I pulled Idomeneus out of the fighting and dragged him clear the way you pull a dog out of a fight.

‘Order the rally!’ I remember shouting at him. He had a horn and I did not.

He looked at me with dull, lust-filled eyes. ‘I was fighting,’ he said reproachfully.

‘Order the rally!’ I said again.

He lifted the horn and sounded three long blasts.

All along the beach, men heard it. Some understood and some were lost in the fog of combat.

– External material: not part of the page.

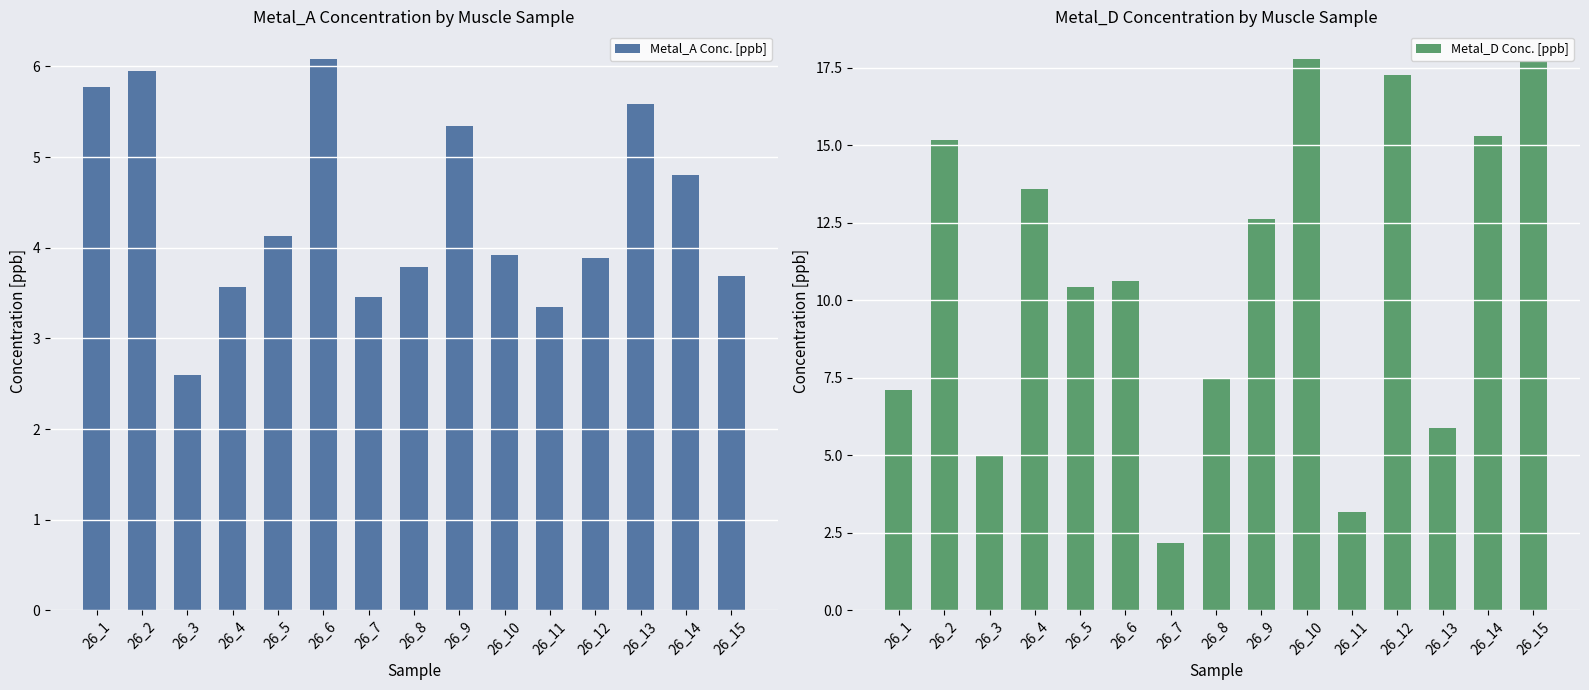

How many values in the Metal_D Conc. [ppb] series exceed 10?

9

I put my spear in the gut of a man with no shield — I had to assume in the dark that anyone without a shield was one of theirs — and ran back a few paces.

‘Plataea! On me!’ I roared, again and again.

Men came to me in dribs and drabs, some bringing their little swirl of combat with them, some alone.

It took for ever. Everything takes for ever in the dark. Idomeneus sounded the horn again, and again later, and still I had fewer than half of my men — my picked, best armoured men. I could not afford to leave them on the beach.

The trouble — my fault — was that I had not set a rally point or explained to them what I wanted after we hit the enemy. I had to trust that they would know the signal from the hunting expeditions.

In the end, most did, but men died because I didn’t know enough to plan the recall as part of the attack. Another lesson learned at bloody Marathon.

Every time we blew the rally, we ran back down the beach, a little farther from the ships. By the time I had eighty men — perhaps a few more — we were a stade from the enemy. We should have been clear.